C’est étrange d’être là et de ne rien voir. De ne rien sentir. Stryker pointe encore, je redouble d’attention et je remarque soudain des barreaux aux fenêtres et, derrière, des silhouettes solitaires dans le contre-jour. Elle nous explique que cette cafeteria est devenue une prison privée, soit l’un des business les plus lucratifs aux Etats-Unis. Un lieu de soulèvement historique est devenu un endroit de coercition, là où les flics ont été combattus, l’ordre carcéral et financier impose sa loi. Le profit a recouvert notre mémoire.
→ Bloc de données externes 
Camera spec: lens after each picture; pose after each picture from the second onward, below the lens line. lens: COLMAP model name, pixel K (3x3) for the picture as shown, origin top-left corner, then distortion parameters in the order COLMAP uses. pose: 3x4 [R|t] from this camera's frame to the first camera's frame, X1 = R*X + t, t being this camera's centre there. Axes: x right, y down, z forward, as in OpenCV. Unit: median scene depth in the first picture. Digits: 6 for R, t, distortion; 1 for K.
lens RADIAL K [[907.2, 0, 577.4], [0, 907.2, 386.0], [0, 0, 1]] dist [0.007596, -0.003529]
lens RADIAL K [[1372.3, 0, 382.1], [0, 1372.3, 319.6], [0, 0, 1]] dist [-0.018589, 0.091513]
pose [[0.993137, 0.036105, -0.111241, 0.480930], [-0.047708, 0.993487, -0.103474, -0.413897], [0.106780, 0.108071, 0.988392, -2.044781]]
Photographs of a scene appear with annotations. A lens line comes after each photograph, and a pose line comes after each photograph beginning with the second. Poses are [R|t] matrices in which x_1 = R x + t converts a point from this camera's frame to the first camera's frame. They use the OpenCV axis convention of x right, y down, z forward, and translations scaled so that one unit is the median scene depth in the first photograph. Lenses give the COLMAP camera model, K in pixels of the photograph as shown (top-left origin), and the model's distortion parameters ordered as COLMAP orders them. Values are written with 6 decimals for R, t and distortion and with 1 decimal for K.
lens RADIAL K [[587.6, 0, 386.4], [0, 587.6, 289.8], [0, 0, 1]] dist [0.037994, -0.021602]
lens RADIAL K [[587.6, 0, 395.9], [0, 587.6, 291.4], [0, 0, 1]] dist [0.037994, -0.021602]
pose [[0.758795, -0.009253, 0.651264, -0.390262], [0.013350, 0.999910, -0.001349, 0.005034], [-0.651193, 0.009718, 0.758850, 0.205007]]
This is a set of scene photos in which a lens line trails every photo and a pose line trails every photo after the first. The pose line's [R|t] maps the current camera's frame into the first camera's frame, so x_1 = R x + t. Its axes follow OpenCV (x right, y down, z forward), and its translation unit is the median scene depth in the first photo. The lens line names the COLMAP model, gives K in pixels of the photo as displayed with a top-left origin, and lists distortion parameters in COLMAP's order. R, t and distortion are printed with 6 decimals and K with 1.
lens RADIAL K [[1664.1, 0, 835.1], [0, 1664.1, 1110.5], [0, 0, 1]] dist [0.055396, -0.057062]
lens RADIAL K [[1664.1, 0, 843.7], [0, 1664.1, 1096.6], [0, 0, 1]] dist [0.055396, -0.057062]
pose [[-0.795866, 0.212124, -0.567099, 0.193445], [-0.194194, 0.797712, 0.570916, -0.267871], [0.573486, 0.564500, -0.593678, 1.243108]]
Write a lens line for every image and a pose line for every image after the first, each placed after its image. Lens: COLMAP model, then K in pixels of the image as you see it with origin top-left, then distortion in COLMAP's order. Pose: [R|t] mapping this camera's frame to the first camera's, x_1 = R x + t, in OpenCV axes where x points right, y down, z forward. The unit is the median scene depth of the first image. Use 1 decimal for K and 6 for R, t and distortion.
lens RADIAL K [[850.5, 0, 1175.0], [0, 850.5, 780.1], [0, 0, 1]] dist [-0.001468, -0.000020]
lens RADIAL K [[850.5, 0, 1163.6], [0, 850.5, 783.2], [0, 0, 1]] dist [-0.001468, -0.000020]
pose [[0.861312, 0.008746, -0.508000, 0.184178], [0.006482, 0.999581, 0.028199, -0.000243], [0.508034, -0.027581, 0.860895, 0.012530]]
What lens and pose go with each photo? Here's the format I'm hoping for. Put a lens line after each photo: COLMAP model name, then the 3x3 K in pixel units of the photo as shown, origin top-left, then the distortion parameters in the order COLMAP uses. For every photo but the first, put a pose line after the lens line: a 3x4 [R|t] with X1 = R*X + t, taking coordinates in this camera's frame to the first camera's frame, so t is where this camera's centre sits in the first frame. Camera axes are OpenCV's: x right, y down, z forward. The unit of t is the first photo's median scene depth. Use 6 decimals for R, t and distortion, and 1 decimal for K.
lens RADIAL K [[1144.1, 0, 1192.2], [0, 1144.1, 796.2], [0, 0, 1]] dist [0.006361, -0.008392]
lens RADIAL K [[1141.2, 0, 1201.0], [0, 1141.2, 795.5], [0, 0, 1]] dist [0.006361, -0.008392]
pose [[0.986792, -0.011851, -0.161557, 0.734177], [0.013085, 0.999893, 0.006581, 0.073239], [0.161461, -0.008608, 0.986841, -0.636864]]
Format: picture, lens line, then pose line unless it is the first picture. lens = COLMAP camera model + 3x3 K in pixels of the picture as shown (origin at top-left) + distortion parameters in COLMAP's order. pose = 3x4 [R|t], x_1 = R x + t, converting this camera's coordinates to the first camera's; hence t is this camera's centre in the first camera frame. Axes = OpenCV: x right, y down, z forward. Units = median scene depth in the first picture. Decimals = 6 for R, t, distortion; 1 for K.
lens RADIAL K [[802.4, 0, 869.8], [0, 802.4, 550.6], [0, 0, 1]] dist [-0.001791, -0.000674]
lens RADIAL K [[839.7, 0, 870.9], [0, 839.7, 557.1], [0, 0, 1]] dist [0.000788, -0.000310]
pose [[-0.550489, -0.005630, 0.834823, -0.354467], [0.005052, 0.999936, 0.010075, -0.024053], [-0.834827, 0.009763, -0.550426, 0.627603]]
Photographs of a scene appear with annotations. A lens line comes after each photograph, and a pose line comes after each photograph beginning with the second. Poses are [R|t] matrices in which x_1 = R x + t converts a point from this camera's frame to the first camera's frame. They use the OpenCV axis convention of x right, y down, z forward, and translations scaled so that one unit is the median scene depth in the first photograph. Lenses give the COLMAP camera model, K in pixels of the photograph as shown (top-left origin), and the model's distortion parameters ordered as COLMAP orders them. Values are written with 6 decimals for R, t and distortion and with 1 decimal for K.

Je repense au tsunami de billets sur la porte du garage de Stryker, j’ai devant les yeux ce qu’il produit. Je me dis que, décidément, à San Francisco le capitalisme se voit. Son cynisme n’a pas peur des paradoxes, il en jouit certainement. Ici le capitalisme avale tout et nous avec.

 

*Susan Stryker est une historienne et théoricienne, spécialiste des « Gender and Women’s Studies ». Si je dois choisir dans son importante bibliographie, je renverrai vers l’ouvrage, l’article et le film suivants : Transgender History. The Roots of today’s Revolution, Seal Press, édition augmentée de 2021 ; « Mon discours à Frankenstein au-dessus du Village de Chamonix », Trou noir, traduction du collectif Transgrrrls, 1993 ; Screaming Queens, 2005.